Camera metadata records
>>

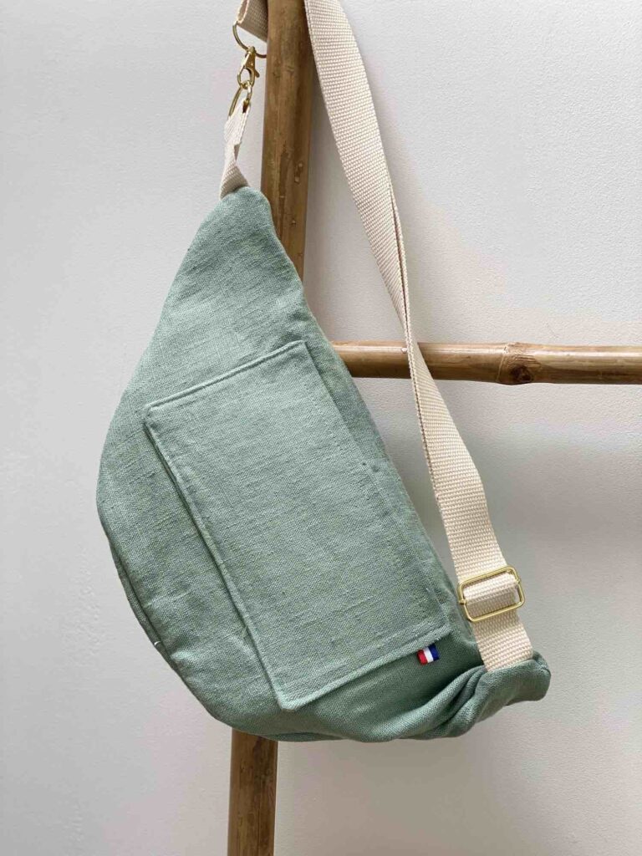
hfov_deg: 28.0
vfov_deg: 36.8
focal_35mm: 52
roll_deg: -0.1
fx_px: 1286
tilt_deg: -1.9
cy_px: 428
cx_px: 321
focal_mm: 6
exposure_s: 1/122
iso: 40
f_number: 2
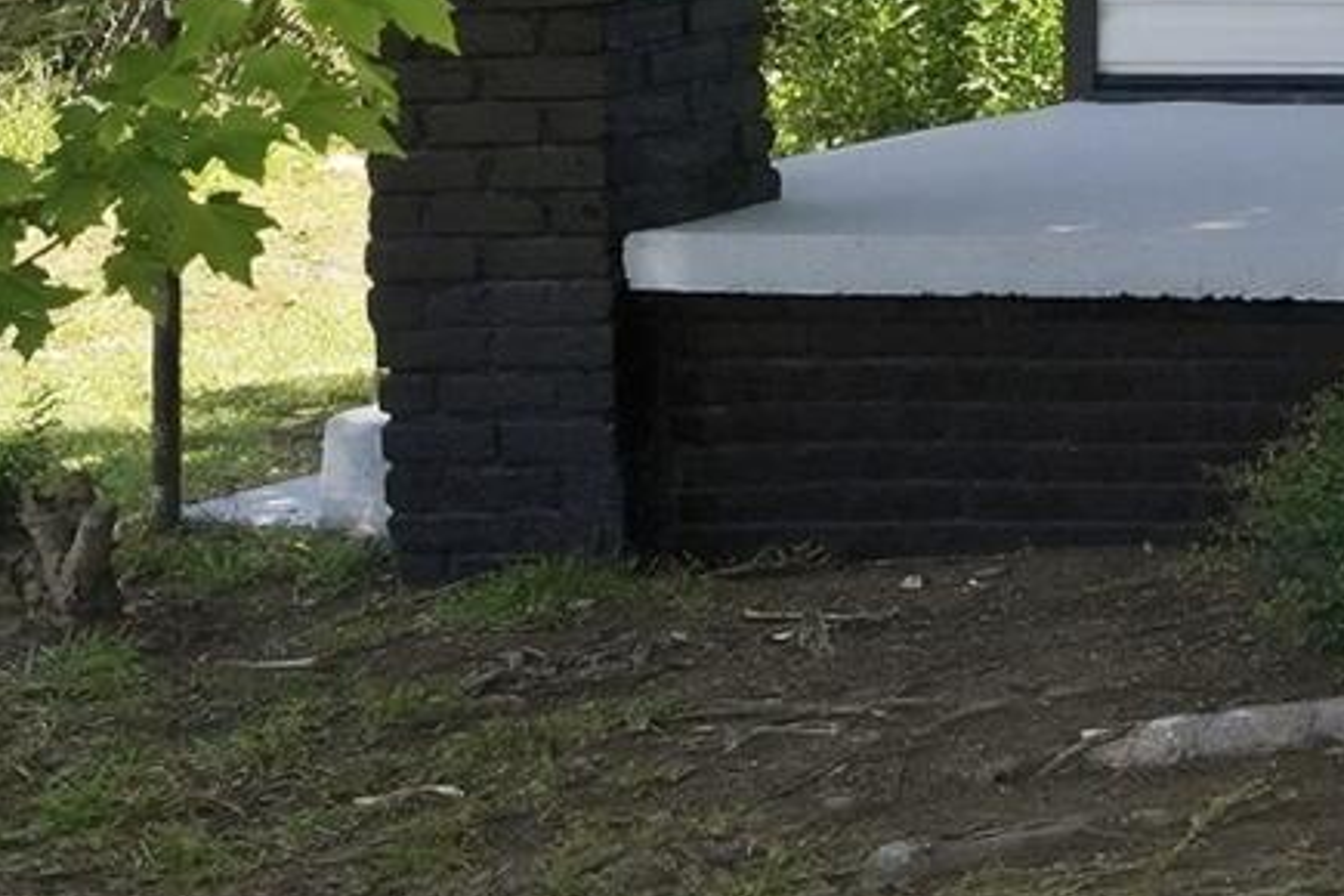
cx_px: 3735
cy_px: -463
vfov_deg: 10.4
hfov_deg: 11.5
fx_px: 4732
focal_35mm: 127
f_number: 8
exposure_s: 1/640
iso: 400
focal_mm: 18.4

<<

Transcribe the records above exactly, omitting every picture they contain.

ANSWER AREA ->
hfov_deg: 28.0
vfov_deg: 36.8
focal_35mm: 52
roll_deg: -0.1
fx_px: 1286
tilt_deg: -1.9
cy_px: 428
cx_px: 321
focal_mm: 6
exposure_s: 1/122
iso: 40
f_number: 2
cx_px: 3735
cy_px: -463
vfov_deg: 10.4
hfov_deg: 11.5
fx_px: 4732
focal_35mm: 127
f_number: 8
exposure_s: 1/640
iso: 400
focal_mm: 18.4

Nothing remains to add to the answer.